On Tue, Nov 8, 2022 at 12:08 PM sirisha chamarthi <sirichamarthi22@gmail.com> wrote: > > On Fri, Nov 4, 2022 at 11:02 PM Amit Kapila <amit.kapila16@gmail.com> wrote: >> >> On Fri, Nov 4, 2022 at 1:40 PM sirisha chamarthi >> <sirichamarthi22@gmail.com> wrote: >> > >> > A replication slot can be lost when a subscriber is not able to catch up with the load on the primary and the WAL to catch up exceeds max_slot_wal_keep_size. When this happens, target has to be reseeded (pg_dump) from the scratch and this can take longer. I am investigating the options to revive a lost slot. >> > >> >> Why in the first place one has to set max_slot_wal_keep_size if they >> care for WAL more than that? > > Disk full is a typical use where we can't wait until the logical slots to catch up before truncating the log. >
Ideally, in such a case the subscriber should fall back to the physical standby of the publisher but unfortunately, we don't yet have a functionality where subscribers can continue logical replication from physical standby. Do you think if we had such functionality it would serve our purpose?
Don't think streaming from standby helps as the disk layout is expected to remain the same on physical standby and primary.
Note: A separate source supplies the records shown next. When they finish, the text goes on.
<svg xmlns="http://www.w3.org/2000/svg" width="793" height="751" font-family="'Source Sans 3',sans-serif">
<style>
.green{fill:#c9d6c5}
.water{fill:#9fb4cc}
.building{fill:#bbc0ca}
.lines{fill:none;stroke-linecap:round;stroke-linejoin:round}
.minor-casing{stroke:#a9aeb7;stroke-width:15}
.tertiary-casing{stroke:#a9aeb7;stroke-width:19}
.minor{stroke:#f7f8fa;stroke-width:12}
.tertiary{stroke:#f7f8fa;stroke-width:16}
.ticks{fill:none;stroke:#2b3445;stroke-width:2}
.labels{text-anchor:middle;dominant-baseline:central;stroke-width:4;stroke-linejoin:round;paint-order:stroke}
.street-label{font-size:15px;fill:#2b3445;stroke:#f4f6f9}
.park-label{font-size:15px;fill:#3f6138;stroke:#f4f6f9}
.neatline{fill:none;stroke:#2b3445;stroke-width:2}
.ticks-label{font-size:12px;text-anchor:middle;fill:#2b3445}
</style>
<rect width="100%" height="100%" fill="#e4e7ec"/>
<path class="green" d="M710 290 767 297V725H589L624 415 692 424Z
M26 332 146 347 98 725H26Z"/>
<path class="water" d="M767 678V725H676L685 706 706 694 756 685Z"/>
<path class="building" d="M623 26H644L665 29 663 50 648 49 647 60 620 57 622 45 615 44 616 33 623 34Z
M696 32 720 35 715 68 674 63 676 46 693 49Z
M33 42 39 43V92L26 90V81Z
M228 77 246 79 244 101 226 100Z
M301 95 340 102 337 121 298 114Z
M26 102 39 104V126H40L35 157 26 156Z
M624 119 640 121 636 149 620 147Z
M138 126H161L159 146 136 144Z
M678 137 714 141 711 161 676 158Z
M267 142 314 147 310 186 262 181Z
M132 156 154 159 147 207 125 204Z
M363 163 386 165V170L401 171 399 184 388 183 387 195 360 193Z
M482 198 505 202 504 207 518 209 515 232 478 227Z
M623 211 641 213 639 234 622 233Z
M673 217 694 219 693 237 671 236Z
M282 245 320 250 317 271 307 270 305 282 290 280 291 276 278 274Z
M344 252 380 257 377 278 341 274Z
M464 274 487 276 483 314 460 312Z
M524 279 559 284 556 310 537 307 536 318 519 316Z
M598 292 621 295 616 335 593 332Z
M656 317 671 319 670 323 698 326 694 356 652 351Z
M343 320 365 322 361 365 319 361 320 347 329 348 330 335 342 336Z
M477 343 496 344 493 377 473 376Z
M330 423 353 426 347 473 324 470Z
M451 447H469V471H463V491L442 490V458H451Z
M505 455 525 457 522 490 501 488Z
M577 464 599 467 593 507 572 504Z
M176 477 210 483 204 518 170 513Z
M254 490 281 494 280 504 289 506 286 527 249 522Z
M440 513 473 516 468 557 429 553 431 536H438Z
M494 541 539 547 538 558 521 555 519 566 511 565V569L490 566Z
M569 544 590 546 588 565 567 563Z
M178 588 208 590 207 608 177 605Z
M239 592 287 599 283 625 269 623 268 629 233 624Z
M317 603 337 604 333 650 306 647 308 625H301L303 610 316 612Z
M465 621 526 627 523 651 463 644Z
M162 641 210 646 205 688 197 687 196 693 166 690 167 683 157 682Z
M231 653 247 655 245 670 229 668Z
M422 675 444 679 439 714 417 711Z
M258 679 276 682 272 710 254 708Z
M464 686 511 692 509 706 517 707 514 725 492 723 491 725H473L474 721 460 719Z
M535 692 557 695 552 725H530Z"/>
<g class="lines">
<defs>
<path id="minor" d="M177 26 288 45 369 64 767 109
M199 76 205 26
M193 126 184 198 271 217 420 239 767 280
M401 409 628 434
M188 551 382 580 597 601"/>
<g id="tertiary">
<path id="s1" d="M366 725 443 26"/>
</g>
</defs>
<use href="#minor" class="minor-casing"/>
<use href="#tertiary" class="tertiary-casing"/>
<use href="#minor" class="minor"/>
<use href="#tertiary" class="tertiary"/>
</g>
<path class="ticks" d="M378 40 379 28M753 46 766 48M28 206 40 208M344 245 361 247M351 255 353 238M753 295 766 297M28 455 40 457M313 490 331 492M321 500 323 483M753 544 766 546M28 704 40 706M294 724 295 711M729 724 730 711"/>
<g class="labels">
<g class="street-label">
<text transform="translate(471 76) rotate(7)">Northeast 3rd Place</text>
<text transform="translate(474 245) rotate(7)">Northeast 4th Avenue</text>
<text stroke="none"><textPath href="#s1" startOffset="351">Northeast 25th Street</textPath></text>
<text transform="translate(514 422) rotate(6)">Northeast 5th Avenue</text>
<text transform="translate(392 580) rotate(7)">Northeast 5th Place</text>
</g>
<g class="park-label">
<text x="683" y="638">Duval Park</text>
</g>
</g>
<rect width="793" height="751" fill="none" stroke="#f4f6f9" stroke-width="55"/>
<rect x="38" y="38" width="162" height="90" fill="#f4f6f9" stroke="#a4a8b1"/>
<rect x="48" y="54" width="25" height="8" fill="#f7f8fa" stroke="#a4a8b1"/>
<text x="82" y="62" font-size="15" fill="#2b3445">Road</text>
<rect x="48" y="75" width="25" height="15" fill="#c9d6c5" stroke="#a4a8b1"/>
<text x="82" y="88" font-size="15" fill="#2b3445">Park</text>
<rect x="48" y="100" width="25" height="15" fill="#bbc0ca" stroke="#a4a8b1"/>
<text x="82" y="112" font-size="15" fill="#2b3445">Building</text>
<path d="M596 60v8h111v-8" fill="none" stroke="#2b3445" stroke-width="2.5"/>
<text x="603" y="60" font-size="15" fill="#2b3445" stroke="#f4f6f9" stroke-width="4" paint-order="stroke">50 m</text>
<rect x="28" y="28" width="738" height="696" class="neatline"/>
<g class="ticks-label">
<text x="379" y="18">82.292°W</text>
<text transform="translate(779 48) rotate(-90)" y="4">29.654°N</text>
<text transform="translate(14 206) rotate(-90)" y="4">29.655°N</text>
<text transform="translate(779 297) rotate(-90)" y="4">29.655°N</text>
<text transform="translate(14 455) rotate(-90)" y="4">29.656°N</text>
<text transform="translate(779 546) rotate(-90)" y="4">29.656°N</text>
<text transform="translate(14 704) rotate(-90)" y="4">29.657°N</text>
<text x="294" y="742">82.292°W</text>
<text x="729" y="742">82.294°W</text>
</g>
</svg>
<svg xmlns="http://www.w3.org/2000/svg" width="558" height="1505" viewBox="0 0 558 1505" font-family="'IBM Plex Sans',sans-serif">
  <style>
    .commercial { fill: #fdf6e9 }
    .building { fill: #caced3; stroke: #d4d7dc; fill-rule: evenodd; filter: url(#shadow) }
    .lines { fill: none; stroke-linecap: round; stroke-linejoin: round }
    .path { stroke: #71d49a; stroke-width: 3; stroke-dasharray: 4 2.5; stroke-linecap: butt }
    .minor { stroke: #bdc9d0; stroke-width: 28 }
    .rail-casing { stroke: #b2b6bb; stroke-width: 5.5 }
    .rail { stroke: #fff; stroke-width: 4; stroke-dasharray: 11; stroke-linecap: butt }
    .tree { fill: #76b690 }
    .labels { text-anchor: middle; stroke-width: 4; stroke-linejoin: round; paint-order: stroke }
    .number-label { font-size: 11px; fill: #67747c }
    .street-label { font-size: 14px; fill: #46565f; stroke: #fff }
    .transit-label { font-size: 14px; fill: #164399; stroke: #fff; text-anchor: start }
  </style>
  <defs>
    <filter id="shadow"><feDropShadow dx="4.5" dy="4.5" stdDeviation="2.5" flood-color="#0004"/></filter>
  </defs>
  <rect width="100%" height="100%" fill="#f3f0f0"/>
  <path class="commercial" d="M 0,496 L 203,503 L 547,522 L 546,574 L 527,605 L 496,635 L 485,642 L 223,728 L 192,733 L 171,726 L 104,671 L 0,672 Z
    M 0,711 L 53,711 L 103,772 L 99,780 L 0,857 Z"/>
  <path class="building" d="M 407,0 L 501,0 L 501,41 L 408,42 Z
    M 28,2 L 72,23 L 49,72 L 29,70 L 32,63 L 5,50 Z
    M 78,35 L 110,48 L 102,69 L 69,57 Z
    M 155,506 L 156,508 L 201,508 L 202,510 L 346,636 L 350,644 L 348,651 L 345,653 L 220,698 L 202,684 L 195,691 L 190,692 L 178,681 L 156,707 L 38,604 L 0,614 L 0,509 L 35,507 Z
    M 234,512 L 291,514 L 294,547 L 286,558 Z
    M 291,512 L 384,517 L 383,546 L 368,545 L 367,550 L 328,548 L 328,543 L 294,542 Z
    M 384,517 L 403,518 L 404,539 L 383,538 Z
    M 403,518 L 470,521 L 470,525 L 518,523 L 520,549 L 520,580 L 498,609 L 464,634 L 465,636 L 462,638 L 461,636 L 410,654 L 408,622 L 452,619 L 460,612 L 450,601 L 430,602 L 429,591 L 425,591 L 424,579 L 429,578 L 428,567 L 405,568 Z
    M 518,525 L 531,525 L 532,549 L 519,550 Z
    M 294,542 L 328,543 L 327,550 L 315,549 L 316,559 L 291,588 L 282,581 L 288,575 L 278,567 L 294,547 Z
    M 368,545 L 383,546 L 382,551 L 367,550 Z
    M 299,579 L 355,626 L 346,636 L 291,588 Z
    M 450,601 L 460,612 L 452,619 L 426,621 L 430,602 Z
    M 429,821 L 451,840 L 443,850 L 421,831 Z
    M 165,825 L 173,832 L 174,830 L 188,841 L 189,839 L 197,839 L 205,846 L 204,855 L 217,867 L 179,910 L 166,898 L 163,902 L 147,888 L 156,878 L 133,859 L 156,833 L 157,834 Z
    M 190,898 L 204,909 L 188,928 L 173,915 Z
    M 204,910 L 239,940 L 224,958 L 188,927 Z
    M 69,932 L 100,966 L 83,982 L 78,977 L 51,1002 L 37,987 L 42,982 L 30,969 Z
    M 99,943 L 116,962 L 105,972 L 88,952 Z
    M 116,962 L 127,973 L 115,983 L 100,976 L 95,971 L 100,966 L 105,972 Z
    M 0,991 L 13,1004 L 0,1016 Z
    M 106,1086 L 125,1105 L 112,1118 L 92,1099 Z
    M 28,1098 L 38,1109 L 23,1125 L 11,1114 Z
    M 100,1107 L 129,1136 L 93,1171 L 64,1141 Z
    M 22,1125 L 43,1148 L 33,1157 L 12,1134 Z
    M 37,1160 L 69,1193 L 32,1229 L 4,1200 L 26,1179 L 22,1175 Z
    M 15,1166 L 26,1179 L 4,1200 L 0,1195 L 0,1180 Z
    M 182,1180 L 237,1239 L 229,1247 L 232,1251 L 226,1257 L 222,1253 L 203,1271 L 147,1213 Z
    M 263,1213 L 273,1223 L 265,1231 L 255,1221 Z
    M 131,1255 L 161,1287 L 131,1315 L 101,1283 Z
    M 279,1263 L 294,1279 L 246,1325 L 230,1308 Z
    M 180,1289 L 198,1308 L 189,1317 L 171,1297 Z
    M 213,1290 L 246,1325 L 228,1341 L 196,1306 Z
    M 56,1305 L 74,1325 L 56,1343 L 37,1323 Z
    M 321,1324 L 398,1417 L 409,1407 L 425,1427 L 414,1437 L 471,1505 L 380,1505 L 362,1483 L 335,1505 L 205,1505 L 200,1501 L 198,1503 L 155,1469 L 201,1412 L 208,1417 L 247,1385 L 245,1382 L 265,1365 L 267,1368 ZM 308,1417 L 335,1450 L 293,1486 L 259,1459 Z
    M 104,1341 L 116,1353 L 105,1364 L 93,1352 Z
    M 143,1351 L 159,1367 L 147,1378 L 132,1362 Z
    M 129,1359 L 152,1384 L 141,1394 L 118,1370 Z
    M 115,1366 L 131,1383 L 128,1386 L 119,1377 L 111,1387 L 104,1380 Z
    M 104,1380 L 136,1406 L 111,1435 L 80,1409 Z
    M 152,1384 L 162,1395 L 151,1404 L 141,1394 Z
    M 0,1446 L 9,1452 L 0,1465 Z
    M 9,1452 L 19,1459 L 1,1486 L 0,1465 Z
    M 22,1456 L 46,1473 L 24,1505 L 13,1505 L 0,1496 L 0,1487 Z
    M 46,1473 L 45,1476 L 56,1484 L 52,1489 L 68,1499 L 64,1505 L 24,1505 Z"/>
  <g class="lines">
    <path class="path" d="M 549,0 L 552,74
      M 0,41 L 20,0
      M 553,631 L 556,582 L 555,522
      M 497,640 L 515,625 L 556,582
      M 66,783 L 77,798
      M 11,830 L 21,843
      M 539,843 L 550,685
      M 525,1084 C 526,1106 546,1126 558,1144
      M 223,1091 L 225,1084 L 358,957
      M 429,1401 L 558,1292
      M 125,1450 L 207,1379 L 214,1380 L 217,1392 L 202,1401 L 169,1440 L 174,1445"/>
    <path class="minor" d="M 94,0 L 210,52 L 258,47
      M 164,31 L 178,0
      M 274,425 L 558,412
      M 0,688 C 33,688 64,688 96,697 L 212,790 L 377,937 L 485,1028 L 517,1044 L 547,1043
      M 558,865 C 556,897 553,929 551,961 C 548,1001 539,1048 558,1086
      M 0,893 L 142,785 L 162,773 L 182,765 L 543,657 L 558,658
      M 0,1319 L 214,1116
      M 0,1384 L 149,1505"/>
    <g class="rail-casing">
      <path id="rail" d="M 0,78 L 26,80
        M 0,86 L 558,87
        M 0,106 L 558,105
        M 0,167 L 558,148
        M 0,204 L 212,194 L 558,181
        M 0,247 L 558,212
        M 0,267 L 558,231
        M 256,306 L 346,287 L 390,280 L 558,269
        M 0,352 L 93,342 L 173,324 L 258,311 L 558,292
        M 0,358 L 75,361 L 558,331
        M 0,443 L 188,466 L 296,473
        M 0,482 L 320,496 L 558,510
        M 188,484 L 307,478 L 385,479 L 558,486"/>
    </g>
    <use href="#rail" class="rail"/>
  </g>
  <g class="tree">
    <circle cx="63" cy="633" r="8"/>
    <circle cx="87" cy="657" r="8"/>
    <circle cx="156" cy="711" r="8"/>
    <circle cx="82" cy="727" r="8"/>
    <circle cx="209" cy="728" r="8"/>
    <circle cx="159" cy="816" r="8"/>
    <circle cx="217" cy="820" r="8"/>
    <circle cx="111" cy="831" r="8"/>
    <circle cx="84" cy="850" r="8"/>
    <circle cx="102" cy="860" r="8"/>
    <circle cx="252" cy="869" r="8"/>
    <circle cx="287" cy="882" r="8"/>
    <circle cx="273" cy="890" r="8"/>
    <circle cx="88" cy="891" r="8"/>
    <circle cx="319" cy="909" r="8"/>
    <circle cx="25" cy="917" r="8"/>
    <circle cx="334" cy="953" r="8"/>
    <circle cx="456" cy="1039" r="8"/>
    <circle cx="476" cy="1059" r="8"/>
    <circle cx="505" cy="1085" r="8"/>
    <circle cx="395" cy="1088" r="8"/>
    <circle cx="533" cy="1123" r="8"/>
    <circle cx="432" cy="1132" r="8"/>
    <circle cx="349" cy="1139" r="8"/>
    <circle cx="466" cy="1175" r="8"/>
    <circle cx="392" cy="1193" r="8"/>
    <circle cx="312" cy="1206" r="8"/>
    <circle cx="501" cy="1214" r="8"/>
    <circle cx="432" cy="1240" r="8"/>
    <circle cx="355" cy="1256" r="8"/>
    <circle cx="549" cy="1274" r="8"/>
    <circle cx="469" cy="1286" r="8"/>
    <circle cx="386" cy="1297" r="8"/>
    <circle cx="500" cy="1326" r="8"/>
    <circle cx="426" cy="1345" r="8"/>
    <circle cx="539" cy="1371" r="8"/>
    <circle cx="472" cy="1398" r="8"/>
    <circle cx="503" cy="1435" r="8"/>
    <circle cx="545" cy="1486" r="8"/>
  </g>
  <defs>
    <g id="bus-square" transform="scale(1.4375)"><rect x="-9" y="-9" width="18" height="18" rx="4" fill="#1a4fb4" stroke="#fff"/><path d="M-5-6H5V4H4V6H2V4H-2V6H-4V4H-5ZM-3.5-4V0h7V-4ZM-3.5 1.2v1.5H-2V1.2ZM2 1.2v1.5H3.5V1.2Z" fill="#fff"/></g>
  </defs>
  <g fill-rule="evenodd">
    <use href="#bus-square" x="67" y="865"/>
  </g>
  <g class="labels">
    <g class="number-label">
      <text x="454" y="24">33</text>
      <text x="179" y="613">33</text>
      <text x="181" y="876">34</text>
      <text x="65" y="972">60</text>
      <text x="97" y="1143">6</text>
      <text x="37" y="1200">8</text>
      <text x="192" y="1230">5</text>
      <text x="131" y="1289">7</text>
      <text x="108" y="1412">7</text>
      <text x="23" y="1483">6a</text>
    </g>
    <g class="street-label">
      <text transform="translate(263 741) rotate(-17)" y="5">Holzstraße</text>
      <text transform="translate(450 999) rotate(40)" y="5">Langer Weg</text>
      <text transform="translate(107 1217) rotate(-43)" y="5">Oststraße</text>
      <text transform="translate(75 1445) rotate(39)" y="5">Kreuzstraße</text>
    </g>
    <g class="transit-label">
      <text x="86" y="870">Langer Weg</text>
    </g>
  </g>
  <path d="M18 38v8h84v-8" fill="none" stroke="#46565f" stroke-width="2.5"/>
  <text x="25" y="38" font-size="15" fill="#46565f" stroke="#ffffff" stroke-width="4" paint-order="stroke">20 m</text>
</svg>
>> If you have a case where you want to >> handle this case for some particular slot (where you are okay with the >> invalidation of other slots exceeding max_slot_wal_keep_size) then the >> other possibility could be to have a similar variable at the slot >> level but not sure if that is a good idea because you haven't >> presented any such case. > > IIUC, ability to fetch WAL from the archive as a fall back mechanism should automatically take care of all the lost slots. Do you see a need to take care of a specific slot? >
No, I was just trying to see if your use case can be addressed in some other way. BTW, won't copying the WAL again back from archive can lead to a disk full situation.
The idea is to download the WAL from archive on demand as the slot requires them and throw away the segment once processed.